_PROBLEM DESCRIPTION_. Transcribe the material from the line with "candidatures combiné à" through the line with "reconnaissons que nos", keeping every word and line break unchanged.
====== WORKING DATA
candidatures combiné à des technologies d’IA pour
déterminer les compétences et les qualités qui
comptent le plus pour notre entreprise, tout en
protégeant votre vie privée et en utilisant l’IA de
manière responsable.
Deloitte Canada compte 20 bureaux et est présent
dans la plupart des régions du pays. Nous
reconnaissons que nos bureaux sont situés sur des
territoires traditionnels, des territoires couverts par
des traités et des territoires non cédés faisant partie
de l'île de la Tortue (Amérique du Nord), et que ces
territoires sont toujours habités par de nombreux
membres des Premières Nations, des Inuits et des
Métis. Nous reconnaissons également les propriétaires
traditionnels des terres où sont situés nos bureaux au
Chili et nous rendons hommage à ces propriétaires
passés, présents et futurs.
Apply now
============
====== WORKING DATA
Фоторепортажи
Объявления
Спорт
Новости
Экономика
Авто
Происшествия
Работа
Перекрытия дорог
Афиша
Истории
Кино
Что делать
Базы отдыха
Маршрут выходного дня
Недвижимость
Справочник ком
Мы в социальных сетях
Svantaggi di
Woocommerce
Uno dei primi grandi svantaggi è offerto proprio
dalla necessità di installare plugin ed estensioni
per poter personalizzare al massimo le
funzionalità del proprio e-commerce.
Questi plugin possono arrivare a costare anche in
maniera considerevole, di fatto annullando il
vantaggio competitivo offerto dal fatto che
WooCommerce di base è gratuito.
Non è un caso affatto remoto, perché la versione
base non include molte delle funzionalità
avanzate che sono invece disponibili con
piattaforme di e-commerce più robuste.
============
_YOUR RESPONSE_.
candidatures combiné à des technologies d’IA pour
déterminer les compétences et les qualités qui
comptent le plus pour notre entreprise, tout en
protégeant votre vie privée et en utilisant l’IA de
manière responsable.
Deloitte Canada compte 20 bureaux et est présent
dans la plupart des régions du pays. Nous
reconnaissons que nos bureaux sont situés sur des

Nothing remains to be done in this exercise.